**Fragmento seleccionado**
^^^^^^^^

La democracia es el sistema de gobierno de la mayoría. Se trata de una noción ampliamente aceptada por la cual el poder político es ejercido por algún tipo de mayoría que se configura en un determinado órgano decisorio: asamblea, parlamento, consejo, legislatura, etc. Las decisiones de la mayoría son obligatorias para todos los miembros de la comunidad, incluidos aquellos que no están de acuerdo con ellas, para lo que se establecen unos mecanismos de supervisión que velan por su cumplimiento, lo que entraña la existencia de un sistema de castigos.
Aunque se ha explicado con anterioridad el proceso político en el marco de una democracia directa,[1] es interesante prestar mayor atención a la naturaleza del proceso decisorio en este tipo de sistema político para contraponerlo al modo en el que las decisiones son adoptadas en anarquía.
Así, en primer lugar, cabe destacar el hecho de que el sistema de gobierno de mayorías que entraña la democracia directa significa que la configuración de dichas mayorías requiere, por necesidad, de algún tipo de votación. Las votaciones son el procedimiento para medir el grado de apoyo de una moción. De esta forma, se obtiene un resultado que indica en qué sentido se orienta la opinión de la mayoría y en qué intensidad. Sin embargo, la votación de una moción, que constituye el momento decisivo en el que se expresa la voluntad de los participantes en la asamblea en la forma de una resolución política, es algo más que la suma agregada de diferentes decisiones individuales, pues refleja una cultura política específica propia de la democracia que la define como sistema de gobierno.

^^^^^^^^

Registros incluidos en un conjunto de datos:

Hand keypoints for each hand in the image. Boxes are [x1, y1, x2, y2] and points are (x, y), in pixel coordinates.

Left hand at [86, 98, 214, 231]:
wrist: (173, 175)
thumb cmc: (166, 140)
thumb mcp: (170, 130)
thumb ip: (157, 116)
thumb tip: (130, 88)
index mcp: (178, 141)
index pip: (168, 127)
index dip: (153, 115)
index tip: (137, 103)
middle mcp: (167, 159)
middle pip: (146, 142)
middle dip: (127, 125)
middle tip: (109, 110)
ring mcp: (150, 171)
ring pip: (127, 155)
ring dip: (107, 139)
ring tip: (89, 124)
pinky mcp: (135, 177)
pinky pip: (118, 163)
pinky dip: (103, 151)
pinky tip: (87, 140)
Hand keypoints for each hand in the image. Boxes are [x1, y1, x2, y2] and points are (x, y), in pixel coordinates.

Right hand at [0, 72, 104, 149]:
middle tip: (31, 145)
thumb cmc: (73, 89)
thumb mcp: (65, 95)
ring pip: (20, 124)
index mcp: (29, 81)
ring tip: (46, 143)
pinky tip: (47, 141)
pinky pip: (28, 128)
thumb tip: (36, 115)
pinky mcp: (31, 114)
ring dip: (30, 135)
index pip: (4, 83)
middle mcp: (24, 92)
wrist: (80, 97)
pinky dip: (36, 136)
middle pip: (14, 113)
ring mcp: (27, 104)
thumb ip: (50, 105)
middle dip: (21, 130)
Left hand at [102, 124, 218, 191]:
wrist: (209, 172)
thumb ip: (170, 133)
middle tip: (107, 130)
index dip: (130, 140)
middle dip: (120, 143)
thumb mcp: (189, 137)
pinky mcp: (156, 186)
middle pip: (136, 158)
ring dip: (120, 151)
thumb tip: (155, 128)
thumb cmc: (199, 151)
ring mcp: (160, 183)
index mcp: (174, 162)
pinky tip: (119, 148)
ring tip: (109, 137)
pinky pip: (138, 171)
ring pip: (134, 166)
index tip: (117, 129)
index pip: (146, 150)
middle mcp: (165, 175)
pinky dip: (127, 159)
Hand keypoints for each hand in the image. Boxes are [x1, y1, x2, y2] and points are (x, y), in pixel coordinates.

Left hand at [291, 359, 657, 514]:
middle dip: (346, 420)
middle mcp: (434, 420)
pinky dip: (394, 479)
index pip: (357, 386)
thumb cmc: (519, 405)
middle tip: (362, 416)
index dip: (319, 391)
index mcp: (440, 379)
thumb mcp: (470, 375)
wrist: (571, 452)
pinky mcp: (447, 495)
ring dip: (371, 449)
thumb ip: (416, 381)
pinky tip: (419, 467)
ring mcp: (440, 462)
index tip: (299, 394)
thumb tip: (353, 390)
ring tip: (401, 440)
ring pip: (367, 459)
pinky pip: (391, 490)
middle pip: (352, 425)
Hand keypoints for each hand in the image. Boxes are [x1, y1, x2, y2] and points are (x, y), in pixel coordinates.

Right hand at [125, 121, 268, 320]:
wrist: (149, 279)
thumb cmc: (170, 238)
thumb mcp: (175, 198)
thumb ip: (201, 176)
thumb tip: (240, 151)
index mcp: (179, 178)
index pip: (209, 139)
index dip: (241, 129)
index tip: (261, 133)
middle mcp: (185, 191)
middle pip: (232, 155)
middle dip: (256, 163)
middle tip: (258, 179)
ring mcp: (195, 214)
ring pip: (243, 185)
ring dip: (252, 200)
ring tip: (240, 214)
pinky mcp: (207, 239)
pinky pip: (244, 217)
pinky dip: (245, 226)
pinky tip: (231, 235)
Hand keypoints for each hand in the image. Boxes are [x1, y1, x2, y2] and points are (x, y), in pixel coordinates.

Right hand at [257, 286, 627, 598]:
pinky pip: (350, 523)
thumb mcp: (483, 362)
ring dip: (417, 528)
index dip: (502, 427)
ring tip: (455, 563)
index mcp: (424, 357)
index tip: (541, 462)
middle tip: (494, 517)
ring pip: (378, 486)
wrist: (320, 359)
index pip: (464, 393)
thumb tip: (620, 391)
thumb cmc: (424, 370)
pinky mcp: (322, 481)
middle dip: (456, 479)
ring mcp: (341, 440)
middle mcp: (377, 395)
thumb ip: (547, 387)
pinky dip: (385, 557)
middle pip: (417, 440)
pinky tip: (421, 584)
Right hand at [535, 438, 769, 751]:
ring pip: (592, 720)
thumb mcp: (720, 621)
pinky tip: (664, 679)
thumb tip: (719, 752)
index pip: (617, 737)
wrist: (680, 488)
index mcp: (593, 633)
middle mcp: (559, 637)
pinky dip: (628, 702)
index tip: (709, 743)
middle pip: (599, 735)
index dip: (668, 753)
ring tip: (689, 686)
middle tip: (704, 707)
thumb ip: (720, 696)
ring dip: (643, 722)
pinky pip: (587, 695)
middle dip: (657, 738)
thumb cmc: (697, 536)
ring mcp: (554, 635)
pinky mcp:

^^^^^^^^

**Tarea**
Escribe la parte del fragmento sobre la democracia que empieza con las palabras que contienen "La democracia es" y termina con "sistema de castigos.", copiándola tal cual. Las entradas no tienen relación alguna con el fragmento.

**Resultado del ejercicio**
La democracia es el sistema de gobierno de la mayoría. Se trata de una noción ampliamente aceptada por la cual el poder político es ejercido por algún tipo de mayoría que se configura en un determinado órgano decisorio: asamblea, parlamento, consejo, legislatura, etc. Las decisiones de la mayoría son obligatorias para todos los miembros de la comunidad, incluidos aquellos que no están de acuerdo con ellas, para lo que se establecen unos mecanismos de supervisión que velan por su cumplimiento, lo que entraña la existencia de un sistema de castigos.